Oh yeah, he could open a restaurant down there called Hooters or something. He's a mechanic, a good engineer and a pilot. I'm sure he could get out anytime he likes, so he's obviously enjoying his time. Of course, in the books he does get out.
Also, the fact that he's a clone opens the door for a version of him coming back.
You're right, now they've changed it. He is a clone, so he can appear anywhere he likes. Of course, you never saw my face, which is probably the best thing, really.
So when you were wearing the helmet and costume, what were you thinking to get into character?
When you look at yourself in the mirror with the helmet on it's almost like 'The Exorcist.' It's quite frightening. You just turn your head very slowly because you're aware of someone over there, then you turn slightly the other way and then you might just do two steps. Then I'd hold the gun with my hand cocked and ready. Boba Fett 'knows' and is very comfortable.
Were you mentally envisioning yourself as an assassin on the set?
Yeah, what you did is, when all of these people are around and Darth Vader is there, you just get into character. Not heavily, it's not as if I need several weeks' rehearsal. It's just his clothing, his gun, his ideal -- perfect assassin.
Of course, now there are people who are carrying on Boba Fett's costumed tradition, like the 501st Legion. Is it true you're an honorary member?
Yes, I have my own costume made by The Dented Helmet presented to me a few years ago. It's amazing, 26 different people had a hand in its construction.

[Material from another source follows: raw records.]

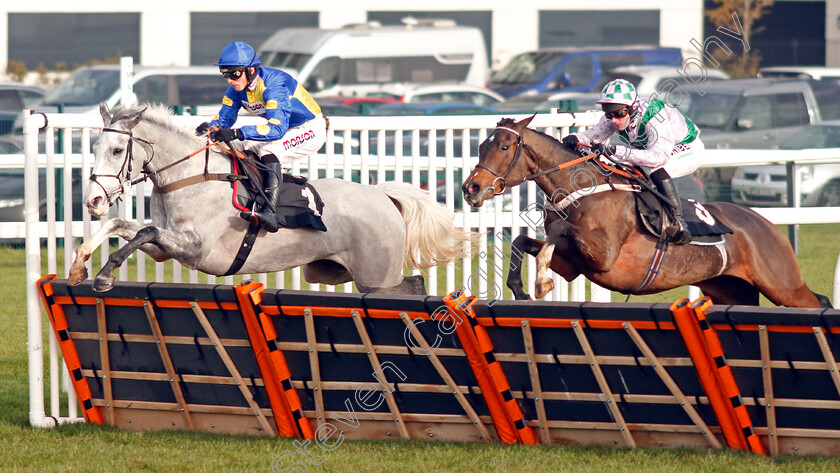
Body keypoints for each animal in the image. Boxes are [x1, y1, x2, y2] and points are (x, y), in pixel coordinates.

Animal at [69, 103, 476, 292]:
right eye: (95, 147)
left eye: (118, 150)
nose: (92, 201)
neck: (186, 177)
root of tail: (383, 196)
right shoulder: (167, 250)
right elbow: (123, 225)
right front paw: (79, 264)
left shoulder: (195, 248)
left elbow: (143, 232)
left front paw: (103, 275)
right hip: (333, 271)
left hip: (376, 275)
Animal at [462, 114, 832, 306]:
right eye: (481, 145)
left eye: (505, 146)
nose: (471, 188)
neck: (581, 188)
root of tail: (766, 224)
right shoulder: (573, 264)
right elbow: (522, 242)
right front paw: (521, 287)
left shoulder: (604, 255)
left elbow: (557, 230)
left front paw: (540, 281)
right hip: (730, 289)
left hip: (781, 284)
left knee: (818, 302)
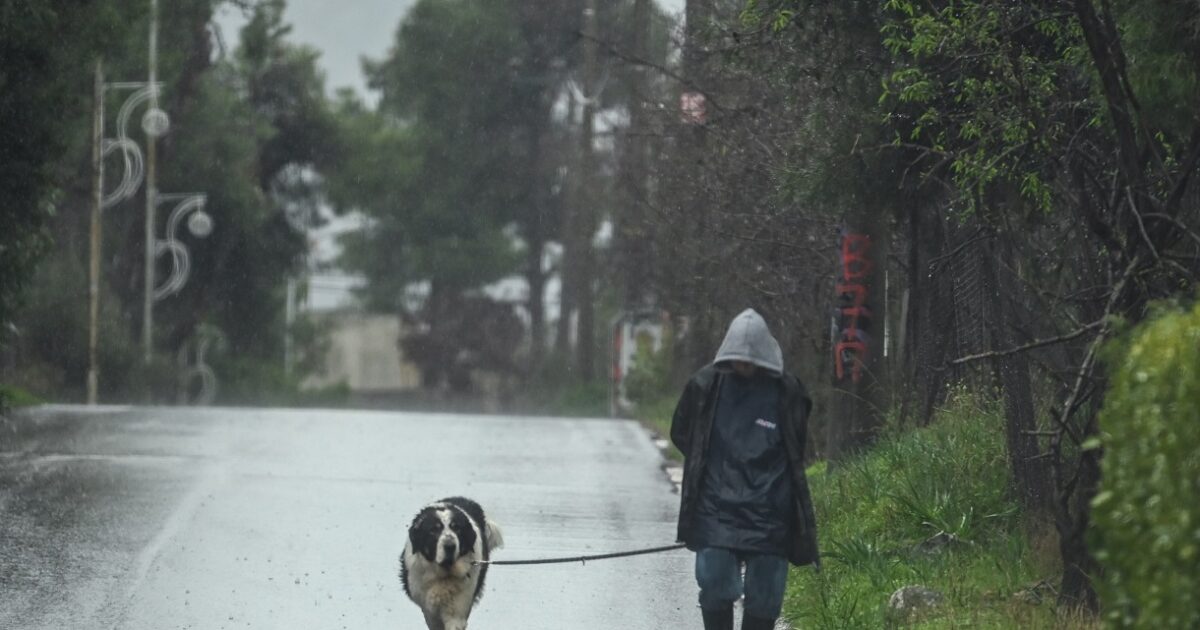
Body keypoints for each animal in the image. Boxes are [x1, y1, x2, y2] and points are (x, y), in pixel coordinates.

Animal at [398, 496, 501, 628]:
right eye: (433, 530)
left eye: (457, 528)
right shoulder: (429, 610)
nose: (450, 545)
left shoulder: (457, 610)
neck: (444, 575)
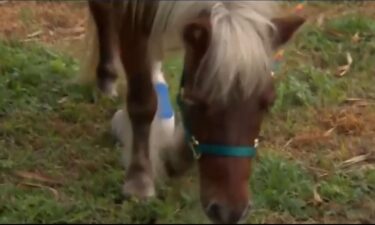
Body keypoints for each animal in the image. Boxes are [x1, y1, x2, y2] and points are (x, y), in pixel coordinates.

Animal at [80, 1, 306, 223]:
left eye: (269, 103)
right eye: (198, 101)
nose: (229, 212)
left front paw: (176, 156)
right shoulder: (132, 17)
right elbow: (142, 101)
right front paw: (139, 181)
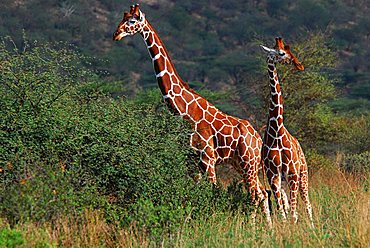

Someone made the gun, someone polished the helmet, someone made the costume and someone put the green paint on. When they presented it to me at the Dallas Comic-Con, I was quite shocked at how emotional I was. Because they loved 'Star Wars' they made the outfit for me. It was just fantastic.
What are you doing post-Boba?
I guest-starred as a creepy barrister on 'Law & Order: UK.' It was quite fun. I've just done a short film that takes place during the time of Jack the Ripper and will be premiering at a festival. There's no actual dialogue. Although I'm speaking, you don't hear it. It's an interesting experiment from a young director.
I guess the anonimity of the Boba Fett role gives you a chance to try a lot of different things. True?
It's very freeing. My son used to say to me, 'Dad, you put a bucket over your head and you become famous,' and it works. He was right.